* **EXERCISE AIM**
How many lines of the data contain "Flash"? Reply with the number alone.

* **MATERIAL SHOWN**
--------------------
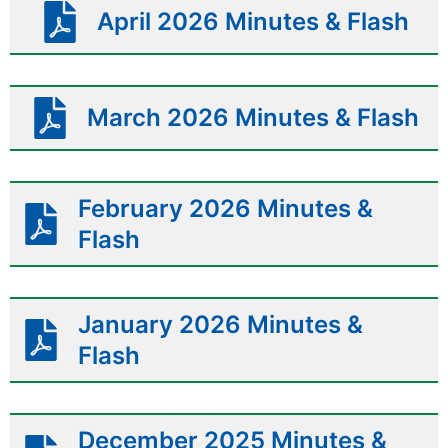
April 2026 Minutes & Flash
March 2026 Minutes & Flash
February 2026 Minutes &
Flash
January 2026 Minutes &
Flash
December 2025 Minutes &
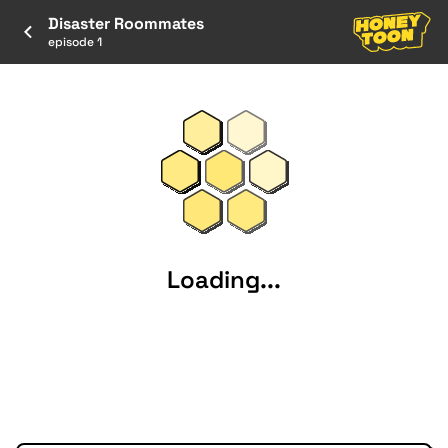
Disaster Roommates
episode 1
Loading...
--------------------
* **SOLUTION TO THE PROBLEM**
4